- TO-DO ITEM: In the records below, find the line containing "Maximum Line Length" and repeat it and every line after it exactly, without pictures.
____ STORED DATA
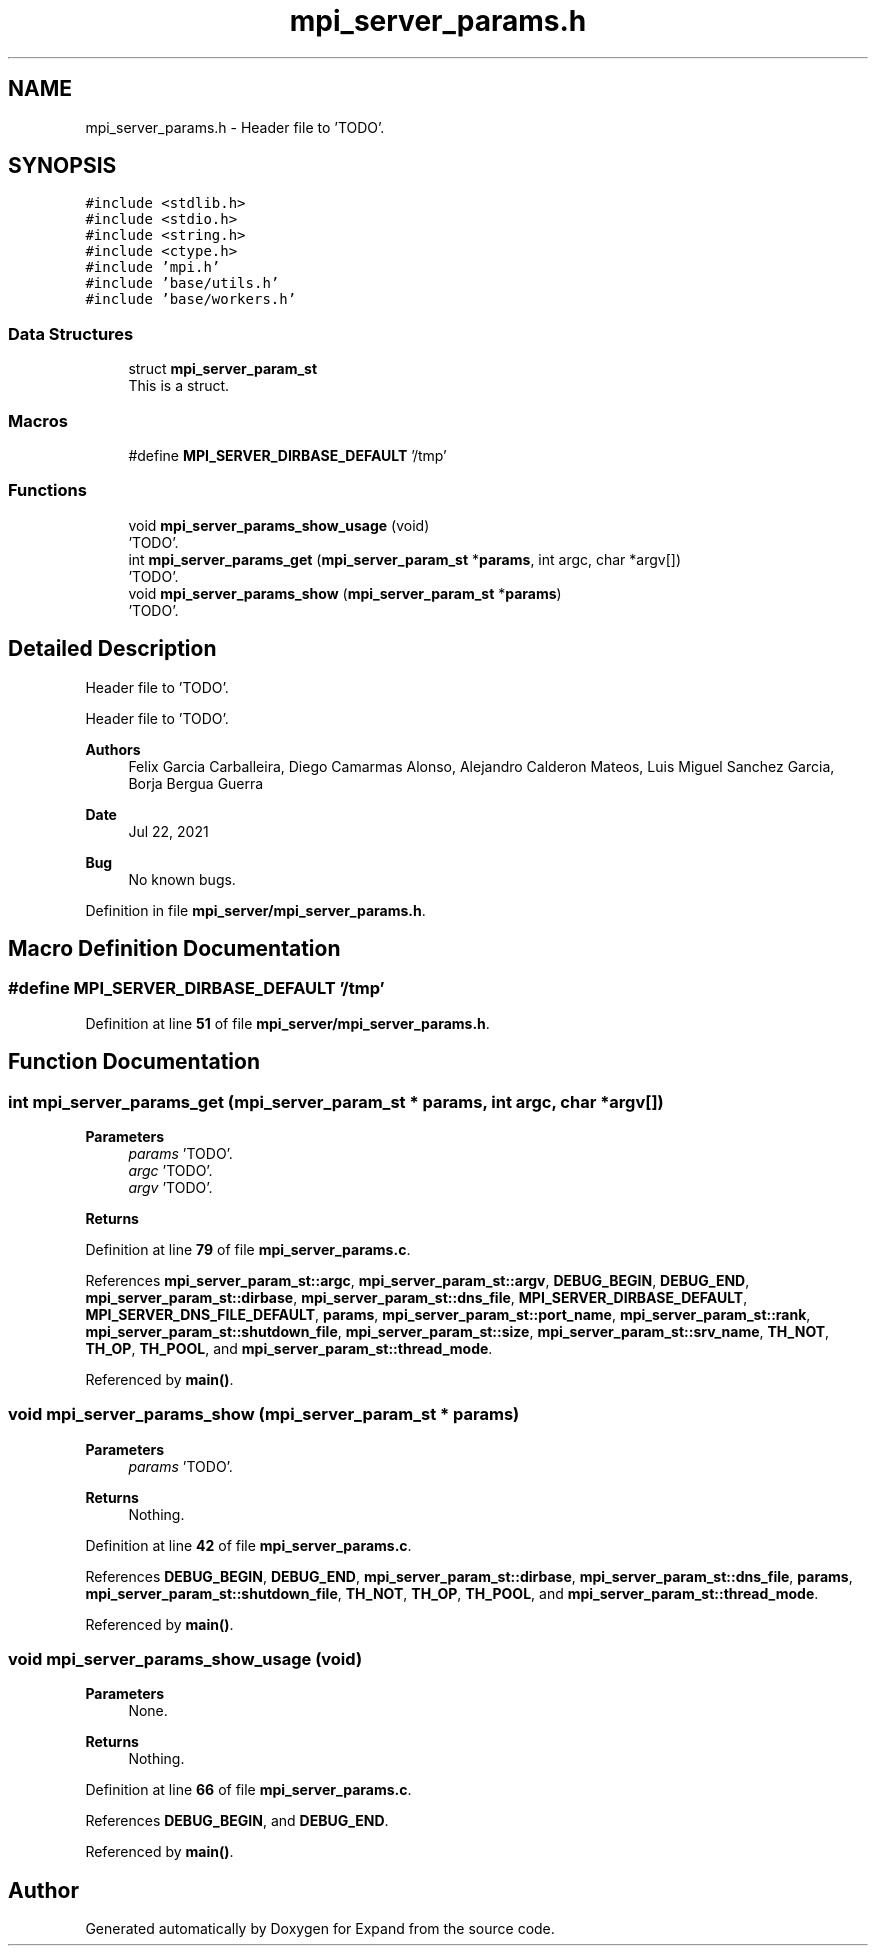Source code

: .TH "mpi_server_params.h" 3 "Wed May 24 2023" "Version Expand version 1.0r5" "Expand" \" -*- nroff -*-
.ad l
.nh
.SH NAME
mpi_server_params.h \- Header file to 'TODO'\&.  

.SH SYNOPSIS
.br
.PP
\fC#include <stdlib\&.h>\fP
.br
\fC#include <stdio\&.h>\fP
.br
\fC#include <string\&.h>\fP
.br
\fC#include <ctype\&.h>\fP
.br
\fC#include 'mpi\&.h'\fP
.br
\fC#include 'base/utils\&.h'\fP
.br
\fC#include 'base/workers\&.h'\fP
.br

.SS "Data Structures"

.in +1c
.ti -1c
.RI "struct \fBmpi_server_param_st\fP"
.br
.RI "This is a struct\&. "
.in -1c
.SS "Macros"

.in +1c
.ti -1c
.RI "#define \fBMPI_SERVER_DIRBASE_DEFAULT\fP   '/tmp'"
.br
.in -1c
.SS "Functions"

.in +1c
.ti -1c
.RI "void \fBmpi_server_params_show_usage\fP (void)"
.br
.RI "'TODO'\&. "
.ti -1c
.RI "int \fBmpi_server_params_get\fP (\fBmpi_server_param_st\fP *\fBparams\fP, int argc, char *argv[])"
.br
.RI "'TODO'\&. "
.ti -1c
.RI "void \fBmpi_server_params_show\fP (\fBmpi_server_param_st\fP *\fBparams\fP)"
.br
.RI "'TODO'\&. "
.in -1c
.SH "Detailed Description"
.PP 
Header file to 'TODO'\&. 

Header file to 'TODO'\&.
.PP
\fBAuthors\fP
.RS 4
Felix Garcia Carballeira, Diego Camarmas Alonso, Alejandro Calderon Mateos, Luis Miguel Sanchez Garcia, Borja Bergua Guerra 
.RE
.PP
\fBDate\fP
.RS 4
Jul 22, 2021 
.RE
.PP
\fBBug\fP
.RS 4
No known bugs\&. 
.RE
.PP

.PP
Definition in file \fBmpi_server/mpi_server_params\&.h\fP\&.
.SH "Macro Definition Documentation"
.PP 
.SS "#define MPI_SERVER_DIRBASE_DEFAULT   '/tmp'"

.PP
Definition at line \fB51\fP of file \fBmpi_server/mpi_server_params\&.h\fP\&.
.SH "Function Documentation"
.PP 
.SS "int mpi_server_params_get (\fBmpi_server_param_st\fP * params, int argc, char * argv[])"

.PP
'TODO'\&. 'TODO'\&.
.PP
\fBParameters\fP
.RS 4
\fIparams\fP 'TODO'\&. 
.br
\fIargc\fP 'TODO'\&. 
.br
\fIargv\fP 'TODO'\&. 
.RE
.PP
\fBReturns\fP
.RS 4
'TODO'\&. 
.RE
.PP

.PP
Definition at line \fB79\fP of file \fBmpi_server_params\&.c\fP\&.
.PP
References \fBmpi_server_param_st::argc\fP, \fBmpi_server_param_st::argv\fP, \fBDEBUG_BEGIN\fP, \fBDEBUG_END\fP, \fBmpi_server_param_st::dirbase\fP, \fBmpi_server_param_st::dns_file\fP, \fBMPI_SERVER_DIRBASE_DEFAULT\fP, \fBMPI_SERVER_DNS_FILE_DEFAULT\fP, \fBparams\fP, \fBmpi_server_param_st::port_name\fP, \fBmpi_server_param_st::rank\fP, \fBmpi_server_param_st::shutdown_file\fP, \fBmpi_server_param_st::size\fP, \fBmpi_server_param_st::srv_name\fP, \fBTH_NOT\fP, \fBTH_OP\fP, \fBTH_POOL\fP, and \fBmpi_server_param_st::thread_mode\fP\&.
.PP
Referenced by \fBmain()\fP\&.
.SS "void mpi_server_params_show (\fBmpi_server_param_st\fP * params)"

.PP
'TODO'\&. 'TODO'\&.
.PP
\fBParameters\fP
.RS 4
\fIparams\fP 'TODO'\&. 
.RE
.PP
\fBReturns\fP
.RS 4
Nothing\&. 
.RE
.PP

.PP
Definition at line \fB42\fP of file \fBmpi_server_params\&.c\fP\&.
.PP
References \fBDEBUG_BEGIN\fP, \fBDEBUG_END\fP, \fBmpi_server_param_st::dirbase\fP, \fBmpi_server_param_st::dns_file\fP, \fBparams\fP, \fBmpi_server_param_st::shutdown_file\fP, \fBTH_NOT\fP, \fBTH_OP\fP, \fBTH_POOL\fP, and \fBmpi_server_param_st::thread_mode\fP\&.
.PP
Referenced by \fBmain()\fP\&.
.SS "void mpi_server_params_show_usage (void)"

.PP
'TODO'\&. 'TODO'\&.
.PP
\fBParameters\fP
.RS 4
None\&. 
.RE
.PP
\fBReturns\fP
.RS 4
Nothing\&. 
.RE
.PP

.PP
Definition at line \fB66\fP of file \fBmpi_server_params\&.c\fP\&.
.PP
References \fBDEBUG_BEGIN\fP, and \fBDEBUG_END\fP\&.
.PP
Referenced by \fBmain()\fP\&.
.SH "Author"
.PP 
Generated automatically by Doxygen for Expand from the source code\&.
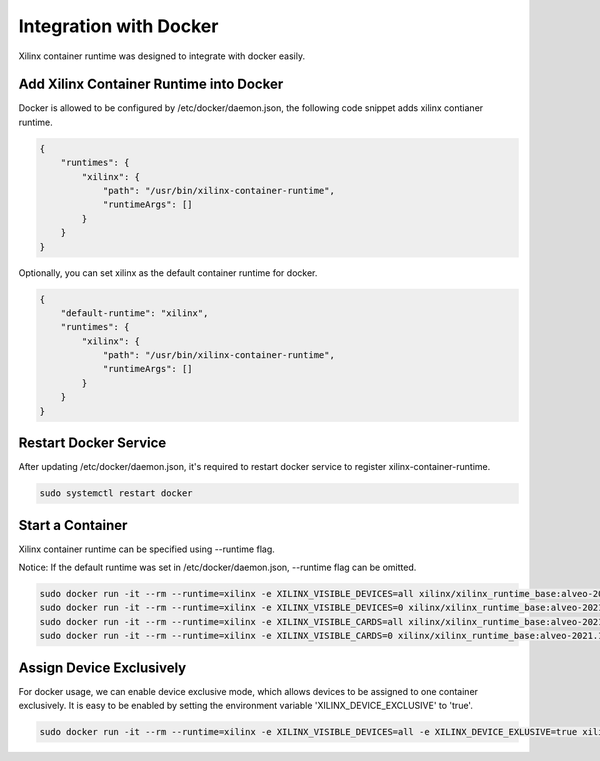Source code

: .. 
   Copyright (C) 2022, Xilinx Inc - All rights reserved
  
   Licensed under the Apache License, Version 2.0 (the "License");
   you may not use this file except in compliance with the License.
   You may obtain a copy of the License at
  
       http://www.apache.org/licenses/LICENSE-2.0
  
   Unless required by applicable law or agreed to in writing, software
   distributed under the License is distributed on an "AS IS" BASIS,
   WITHOUT WARRANTIES OR CONDITIONS OF ANY KIND, either express or implied.
   See the License for the specific language governing permissions and
   limitations under the License.

Integration with Docker
-----------------------

Xilinx container runtime was designed to integrate with docker easily.

Add Xilinx Container Runtime into Docker
........................................

Docker is allowed to be configured by /etc/docker/daemon.json, the following code snippet adds xilinx contianer runtime. 

.. code-block:: json

    {
        "runtimes": {
            "xilinx": {
                "path": "/usr/bin/xilinx-container-runtime",
                "runtimeArgs": []
            }
        }
    }

Optionally, you can set xilinx as the default container runtime for docker.

.. code-block:: json

    {
        "default-runtime": "xilinx",
        "runtimes": {
            "xilinx": {
                "path": "/usr/bin/xilinx-container-runtime",
                "runtimeArgs": []
            }
        }
    }

Restart Docker Service
......................

After updating /etc/docker/daemon.json, it's required to restart docker service to register xilinx-container-runtime.

.. code-block:: bash

    sudo systemctl restart docker


Start a Container
.................

Xilinx container runtime can be specified using --runtime flag.

Notice: If the default runtime was set in /etc/docker/daemon.json, --runtime flag can be omitted.

.. code-block:: bash

   sudo docker run -it --rm --runtime=xilinx -e XILINX_VISIBLE_DEVICES=all xilinx/xilinx_runtime_base:alveo-2021.1-ubuntu-20.04 /bin/bash
   sudo docker run -it --rm --runtime=xilinx -e XILINX_VISIBLE_DEVICES=0 xilinx/xilinx_runtime_base:alveo-2021.1-ubuntu-20.04 /bin/bash
   sudo docker run -it --rm --runtime=xilinx -e XILINX_VISIBLE_CARDS=all xilinx/xilinx_runtime_base:alveo-2021.1-ubuntu-20.04 /bin/bash
   sudo docker run -it --rm --runtime=xilinx -e XILINX_VISIBLE_CARDS=0 xilinx/xilinx_runtime_base:alveo-2021.1-ubuntu-20.04 /bin/bash

Assign Device Exclusively
.........................

For docker usage, we can enable device exclusive mode, which allows devices to be assigned to one container exclusively. It is easy to be enabled by setting the environment variable 'XILINX_DEVICE_EXCLUSIVE' to 'true'.

.. code-block:: bash

   sudo docker run -it --rm --runtime=xilinx -e XILINX_VISIBLE_DEVICES=all -e XILINX_DEVICE_EXLUSIVE=true xilinx/xilinx_runtime_base:alveo-2021.1-ubuntu-20.04 /bin/bash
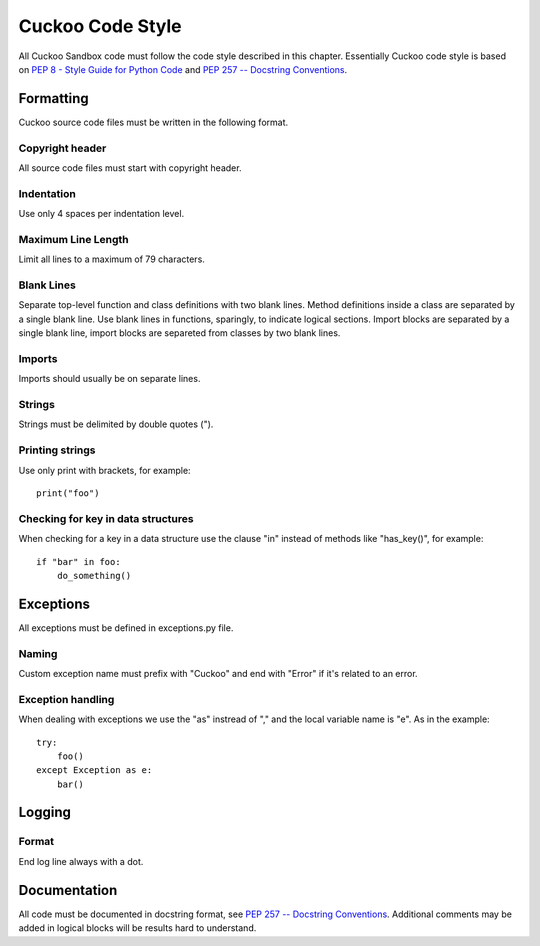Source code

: =================
Cuckoo Code Style
=================

All Cuckoo Sandbox code must follow the code style described in this chapter.
Essentially Cuckoo code style is based on `PEP 8 - Style Guide for Python Code
<http://www.python.org/dev/peps/pep-0008/>`_ and `PEP 257 -- Docstring
Conventions <http://www.python.org/dev/peps/pep-0257/>`_.

Formatting
==========

Cuckoo source code files must be written in the following format.

Copyright header
----------------

All source code files must start with copyright header.

Indentation
-----------

Use only 4 spaces per indentation level.

Maximum Line Length
-------------------

Limit all lines to a maximum of 79 characters.

Blank Lines
-----------
Separate top-level function and class definitions with two blank lines.
Method definitions inside a class are separated by a single blank line.
Use blank lines in functions, sparingly, to indicate logical sections.
Import blocks are separated by a single blank line, import blocks are separeted
from classes by two blank lines.

Imports
-------

Imports should usually be on separate lines.

Strings
-------

Strings must be delimited by double quotes (").

Printing strings
----------------

Use only print with brackets, for example::

    print("foo")

Checking for key in data structures
-----------------------------------

When checking for a key in a data structure use the clause "in" instead of
methods like "has_key()", for example::

    if "bar" in foo:
        do_something()

Exceptions
==========

All exceptions must be defined in exceptions.py file.

Naming
------

Custom exception name must prefix with "Cuckoo" and end with "Error" if it's
related to an error.

Exception handling
------------------
When dealing with exceptions we use the "as" instread of "," and the local
variable name is "e". As in the example::

    try:
        foo()
    except Exception as e:
        bar()

Logging
=======

Format
------

End log line always with a dot.

Documentation
=============

All code must be documented in docstring format, see `PEP 257 -- Docstring
Conventions <http://www.python.org/dev/peps/pep-0257/>`_.
Additional comments may be added in logical blocks will be results hard to
understand.
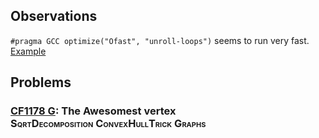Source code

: ** Observations
=#pragma GCC optimize("Ofast", "unroll-loops")= seems to run very fast. [[https://codeforces.com/contest/1178/submission/57418510][Example]]


** Problems
*** [[file:CF1178G.cc][CF1178 G]]: The Awesomest vertex :SqrtDecomposition:ConvexHullTrick:Graphs:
________
- REPLY TO THE EXERCISE:
Maximum Line Length
-------------------

Limit all lines to a maximum of 79 characters.

Blank Lines
-----------
Separate top-level function and class definitions with two blank lines.
Method definitions inside a class are separated by a single blank line.
Use blank lines in functions, sparingly, to indicate logical sections.
Import blocks are separated by a single blank line, import blocks are separeted
from classes by two blank lines.

Imports
-------

Imports should usually be on separate lines.

Strings
-------

Strings must be delimited by double quotes (").

Printing strings
----------------

Use only print with brackets, for example::

    print("foo")

Checking for key in data structures
-----------------------------------

When checking for a key in a data structure use the clause "in" instead of
methods like "has_key()", for example::

    if "bar" in foo:
        do_something()

Exceptions
==========

All exceptions must be defined in exceptions.py file.

Naming
------

Custom exception name must prefix with "Cuckoo" and end with "Error" if it's
related to an error.

Exception handling
------------------
When dealing with exceptions we use the "as" instread of "," and the local
variable name is "e". As in the example::

    try:
        foo()
    except Exception as e:
        bar()

Logging
=======

Format
------

End log line always with a dot.

Documentation
=============

All code must be documented in docstring format, see `PEP 257 -- Docstring
Conventions <http://www.python.org/dev/peps/pep-0257/>`_.
Additional comments may be added in logical blocks will be results hard to
understand.
Source code

: ** Observations
=#pragma GCC optimize("Ofast", "unroll-loops")= seems to run very fast. [[https://codeforces.com/contest/1178/submission/57418510][Example]]


** Problems
*** [[file:CF1178G.cc][CF1178 G]]: The Awesomest vertex :SqrtDecomposition:ConvexHullTrick:Graphs:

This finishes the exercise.